### PROBLEM
All of the listing is to be written out word for word, with the pictures left out.

BEGIN

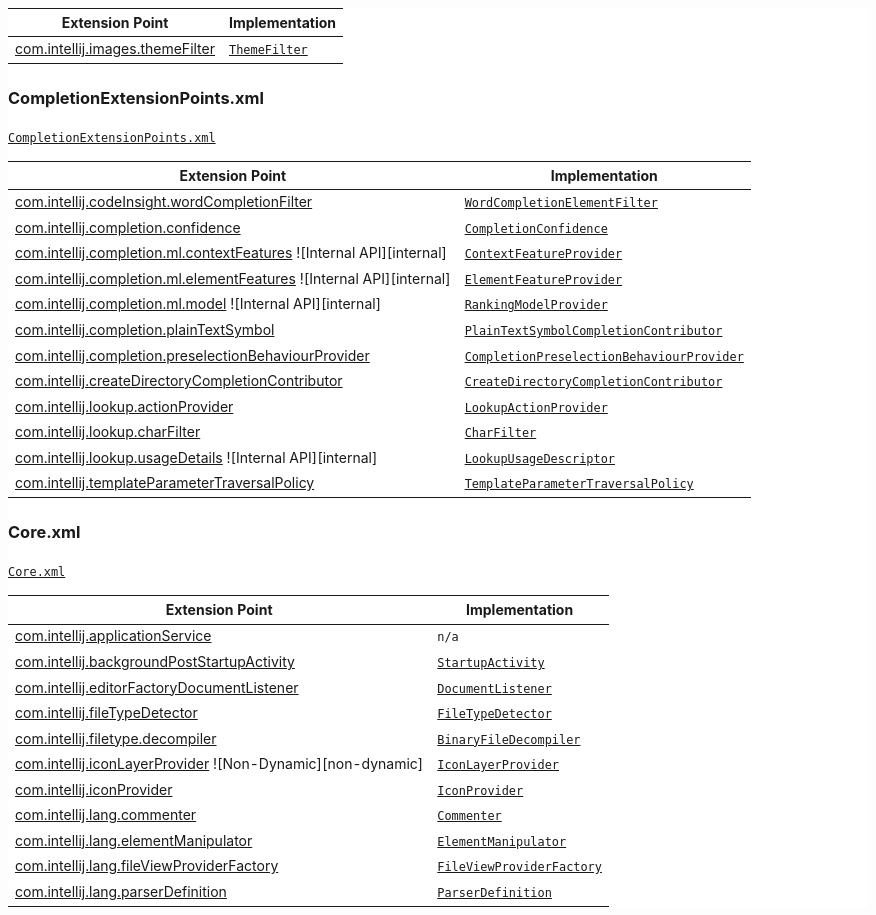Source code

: | Extension Point | Implementation |
|-----------------|----------------|
| [com.intellij.images.themeFilter](https://jb.gg/ipe?extensions=com.intellij.images.themeFilter) | [`ThemeFilter`](%gh-ic%/images/src/org/intellij/images/thumbnail/actions/ThemeFilter.java) |

### CompletionExtensionPoints.xml

[`CompletionExtensionPoints.xml`](%gh-ic%/platform/platform-resources/src/META-INF/CompletionExtensionPoints.xml)

| Extension Point | Implementation |
|-----------------|----------------|
| [com.intellij.codeInsight.wordCompletionFilter](https://jb.gg/ipe?extensions=com.intellij.codeInsight.wordCompletionFilter) | [`WordCompletionElementFilter`](%gh-ic%/platform/lang-api/src/com/intellij/lang/WordCompletionElementFilter.java) |
| [com.intellij.completion.confidence](https://jb.gg/ipe?extensions=com.intellij.completion.confidence) | [`CompletionConfidence`](%gh-ic%/platform/analysis-api/src/com/intellij/codeInsight/completion/CompletionConfidence.java) |
| [com.intellij.completion.ml.contextFeatures](https://jb.gg/ipe?extensions=com.intellij.completion.ml.contextFeatures) ![Internal API][internal] | [`ContextFeatureProvider`](%gh-ic%/platform/lang-api/src/com/intellij/codeInsight/completion/ml/ContextFeatureProvider.java) |
| [com.intellij.completion.ml.elementFeatures](https://jb.gg/ipe?extensions=com.intellij.completion.ml.elementFeatures) ![Internal API][internal] | [`ElementFeatureProvider`](%gh-ic%/platform/lang-api/src/com/intellij/codeInsight/completion/ml/ElementFeatureProvider.java) |
| [com.intellij.completion.ml.model](https://jb.gg/ipe?extensions=com.intellij.completion.ml.model) ![Internal API][internal] | [`RankingModelProvider`](%gh-ic%/platform/platform-impl/src/com/intellij/internal/ml/completion/RankingModelProvider.java) |
| [com.intellij.completion.plainTextSymbol](https://jb.gg/ipe?extensions=com.intellij.completion.plainTextSymbol) | [`PlainTextSymbolCompletionContributor`](%gh-ic%/platform/lang-api/src/com/intellij/codeInsight/completion/PlainTextSymbolCompletionContributor.java) |
| [com.intellij.completion.preselectionBehaviourProvider](https://jb.gg/ipe?extensions=com.intellij.completion.preselectionBehaviourProvider) | [`CompletionPreselectionBehaviourProvider`](%gh-ic%/platform/lang-impl/src/com/intellij/codeInsight/completion/CompletionPreselectionBehaviourProvider.java) |
| [com.intellij.createDirectoryCompletionContributor](https://jb.gg/ipe?extensions=com.intellij.createDirectoryCompletionContributor) | [`CreateDirectoryCompletionContributor`](%gh-ic%/platform/lang-impl/src/com/intellij/ide/actions/CreateDirectoryCompletionContributor.java) |
| [com.intellij.lookup.actionProvider](https://jb.gg/ipe?extensions=com.intellij.lookup.actionProvider) | [`LookupActionProvider`](%gh-ic%/platform/lang-impl/src/com/intellij/codeInsight/lookup/LookupActionProvider.java) |
| [com.intellij.lookup.charFilter](https://jb.gg/ipe?extensions=com.intellij.lookup.charFilter) | [`CharFilter`](%gh-ic%/platform/platform-impl/src/com/intellij/codeInsight/lookup/CharFilter.java) |
| [com.intellij.lookup.usageDetails](https://jb.gg/ipe?extensions=com.intellij.lookup.usageDetails) ![Internal API][internal] | [`LookupUsageDescriptor`](%gh-ic%/platform/lang-impl/src/com/intellij/codeInsight/lookup/impl/LookupUsageDescriptor.java) |
| [com.intellij.templateParameterTraversalPolicy](https://jb.gg/ipe?extensions=com.intellij.templateParameterTraversalPolicy) | [`TemplateParameterTraversalPolicy`](%gh-ic%/platform/lang-api/src/com/intellij/codeInsight/completion/TemplateParameterTraversalPolicy.java) |

### Core.xml

[`Core.xml`](%gh-ic%/platform/core-api/resources/META-INF/Core.xml)

| Extension Point | Implementation |
|-----------------|----------------|
| [com.intellij.applicationService](https://jb.gg/ipe?extensions=com.intellij.applicationService) | `n/a` |
| [com.intellij.backgroundPostStartupActivity](https://jb.gg/ipe?extensions=com.intellij.backgroundPostStartupActivity) | [`StartupActivity`](%gh-ic%/platform/core-api/src/com/intellij/openapi/startup/StartupActivity.kt) |
| [com.intellij.editorFactoryDocumentListener](https://jb.gg/ipe?extensions=com.intellij.editorFactoryDocumentListener) | [`DocumentListener`](%gh-ic%/platform/core-api/src/com/intellij/openapi/editor/event/DocumentListener.java) |
| [com.intellij.fileTypeDetector](https://jb.gg/ipe?extensions=com.intellij.fileTypeDetector) | [`FileTypeDetector`](%gh-ic%/platform/core-api/src/com/intellij/openapi/fileTypes/FileTypeRegistry.java) |
| [com.intellij.filetype.decompiler](https://jb.gg/ipe?extensions=com.intellij.filetype.decompiler) | [`BinaryFileDecompiler`](%gh-ic%/platform/core-api/src/com/intellij/openapi/fileTypes/BinaryFileDecompiler.java) |
| [com.intellij.iconLayerProvider](https://jb.gg/ipe?extensions=com.intellij.iconLayerProvider) ![Non-Dynamic][non-dynamic] | [`IconLayerProvider`](%gh-ic%/platform/core-api/src/com/intellij/ide/IconLayerProvider.java) |
| [com.intellij.iconProvider](https://jb.gg/ipe?extensions=com.intellij.iconProvider) | [`IconProvider`](%gh-ic%/platform/core-api/src/com/intellij/ide/IconProvider.java) |
| [com.intellij.lang.commenter](https://jb.gg/ipe?extensions=com.intellij.lang.commenter) | [`Commenter`](%gh-ic%/platform/core-api/src/com/intellij/lang/Commenter.java) |
| [com.intellij.lang.elementManipulator](https://jb.gg/ipe?extensions=com.intellij.lang.elementManipulator) | [`ElementManipulator`](%gh-ic%/platform/core-api/src/com/intellij/psi/ElementManipulator.java) |
| [com.intellij.lang.fileViewProviderFactory](https://jb.gg/ipe?extensions=com.intellij.lang.fileViewProviderFactory) | [`FileViewProviderFactory`](%gh-ic%/platform/core-api/src/com/intellij/psi/FileViewProviderFactory.java) |
| [com.intellij.lang.parserDefinition](https://jb.gg/ipe?extensions=com.intellij.lang.parserDefinition) | [`ParserDefinition`](%gh-ic%/platform/core-api/src/com/intellij/lang/ParserDefinition.java) |

[//]: # (title: Extension Point and Listener List)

END

### SOLUTION TO THIS EXERCISE
Source code

: | Extension Point | Implementation |
|-----------------|----------------|
| [com.intellij.images.themeFilter](https://jb.gg/ipe?extensions=com.intellij.images.themeFilter) | [`ThemeFilter`](%gh-ic%/images/src/org/intellij/images/thumbnail/actions/ThemeFilter.java) |

### CompletionExtensionPoints.xml

[`CompletionExtensionPoints.xml`](%gh-ic%/platform/platform-resources/src/META-INF/CompletionExtensionPoints.xml)

| Extension Point | Implementation |
|-----------------|----------------|
| [com.intellij.codeInsight.wordCompletionFilter](https://jb.gg/ipe?extensions=com.intellij.codeInsight.wordCompletionFilter) | [`WordCompletionElementFilter`](%gh-ic%/platform/lang-api/src/com/intellij/lang/WordCompletionElementFilter.java) |
| [com.intellij.completion.confidence](https://jb.gg/ipe?extensions=com.intellij.completion.confidence) | [`CompletionConfidence`](%gh-ic%/platform/analysis-api/src/com/intellij/codeInsight/completion/CompletionConfidence.java) |
| [com.intellij.completion.ml.contextFeatures](https://jb.gg/ipe?extensions=com.intellij.completion.ml.contextFeatures) ![Internal API][internal] | [`ContextFeatureProvider`](%gh-ic%/platform/lang-api/src/com/intellij/codeInsight/completion/ml/ContextFeatureProvider.java) |
| [com.intellij.completion.ml.elementFeatures](https://jb.gg/ipe?extensions=com.intellij.completion.ml.elementFeatures) ![Internal API][internal] | [`ElementFeatureProvider`](%gh-ic%/platform/lang-api/src/com/intellij/codeInsight/completion/ml/ElementFeatureProvider.java) |
| [com.intellij.completion.ml.model](https://jb.gg/ipe?extensions=com.intellij.completion.ml.model) ![Internal API][internal] | [`RankingModelProvider`](%gh-ic%/platform/platform-impl/src/com/intellij/internal/ml/completion/RankingModelProvider.java) |
| [com.intellij.completion.plainTextSymbol](https://jb.gg/ipe?extensions=com.intellij.completion.plainTextSymbol) | [`PlainTextSymbolCompletionContributor`](%gh-ic%/platform/lang-api/src/com/intellij/codeInsight/completion/PlainTextSymbolCompletionContributor.java) |
| [com.intellij.completion.preselectionBehaviourProvider](https://jb.gg/ipe?extensions=com.intellij.completion.preselectionBehaviourProvider) | [`CompletionPreselectionBehaviourProvider`](%gh-ic%/platform/lang-impl/src/com/intellij/codeInsight/completion/CompletionPreselectionBehaviourProvider.java) |
| [com.intellij.createDirectoryCompletionContributor](https://jb.gg/ipe?extensions=com.intellij.createDirectoryCompletionContributor) | [`CreateDirectoryCompletionContributor`](%gh-ic%/platform/lang-impl/src/com/intellij/ide/actions/CreateDirectoryCompletionContributor.java) |
| [com.intellij.lookup.actionProvider](https://jb.gg/ipe?extensions=com.intellij.lookup.actionProvider) | [`LookupActionProvider`](%gh-ic%/platform/lang-impl/src/com/intellij/codeInsight/lookup/LookupActionProvider.java) |
| [com.intellij.lookup.charFilter](https://jb.gg/ipe?extensions=com.intellij.lookup.charFilter) | [`CharFilter`](%gh-ic%/platform/platform-impl/src/com/intellij/codeInsight/lookup/CharFilter.java) |
| [com.intellij.lookup.usageDetails](https://jb.gg/ipe?extensions=com.intellij.lookup.usageDetails) ![Internal API][internal] | [`LookupUsageDescriptor`](%gh-ic%/platform/lang-impl/src/com/intellij/codeInsight/lookup/impl/LookupUsageDescriptor.java) |
| [com.intellij.templateParameterTraversalPolicy](https://jb.gg/ipe?extensions=com.intellij.templateParameterTraversalPolicy) | [`TemplateParameterTraversalPolicy`](%gh-ic%/platform/lang-api/src/com/intellij/codeInsight/completion/TemplateParameterTraversalPolicy.java) |

### Core.xml

[`Core.xml`](%gh-ic%/platform/core-api/resources/META-INF/Core.xml)

| Extension Point | Implementation |
|-----------------|----------------|
| [com.intellij.applicationService](https://jb.gg/ipe?extensions=com.intellij.applicationService) | `n/a` |
| [com.intellij.backgroundPostStartupActivity](https://jb.gg/ipe?extensions=com.intellij.backgroundPostStartupActivity) | [`StartupActivity`](%gh-ic%/platform/core-api/src/com/intellij/openapi/startup/StartupActivity.kt) |
| [com.intellij.editorFactoryDocumentListener](https://jb.gg/ipe?extensions=com.intellij.editorFactoryDocumentListener) | [`DocumentListener`](%gh-ic%/platform/core-api/src/com/intellij/openapi/editor/event/DocumentListener.java) |
| [com.intellij.fileTypeDetector](https://jb.gg/ipe?extensions=com.intellij.fileTypeDetector) | [`FileTypeDetector`](%gh-ic%/platform/core-api/src/com/intellij/openapi/fileTypes/FileTypeRegistry.java) |
| [com.intellij.filetype.decompiler](https://jb.gg/ipe?extensions=com.intellij.filetype.decompiler) | [`BinaryFileDecompiler`](%gh-ic%/platform/core-api/src/com/intellij/openapi/fileTypes/BinaryFileDecompiler.java) |
| [com.intellij.iconLayerProvider](https://jb.gg/ipe?extensions=com.intellij.iconLayerProvider) ![Non-Dynamic][non-dynamic] | [`IconLayerProvider`](%gh-ic%/platform/core-api/src/com/intellij/ide/IconLayerProvider.java) |
| [com.intellij.iconProvider](https://jb.gg/ipe?extensions=com.intellij.iconProvider) | [`IconProvider`](%gh-ic%/platform/core-api/src/com/intellij/ide/IconProvider.java) |
| [com.intellij.lang.commenter](https://jb.gg/ipe?extensions=com.intellij.lang.commenter) | [`Commenter`](%gh-ic%/platform/core-api/src/com/intellij/lang/Commenter.java) |
| [com.intellij.lang.elementManipulator](https://jb.gg/ipe?extensions=com.intellij.lang.elementManipulator) | [`ElementManipulator`](%gh-ic%/platform/core-api/src/com/intellij/psi/ElementManipulator.java) |
| [com.intellij.lang.fileViewProviderFactory](https://jb.gg/ipe?extensions=com.intellij.lang.fileViewProviderFactory) | [`FileViewProviderFactory`](%gh-ic%/platform/core-api/src/com/intellij/psi/FileViewProviderFactory.java) |
| [com.intellij.lang.parserDefinition](https://jb.gg/ipe?extensions=com.intellij.lang.parserDefinition) | [`ParserDefinition`](%gh-ic%/platform/core-api/src/com/intellij/lang/ParserDefinition.java) |

[//]: # (title: Extension Point and Listener List)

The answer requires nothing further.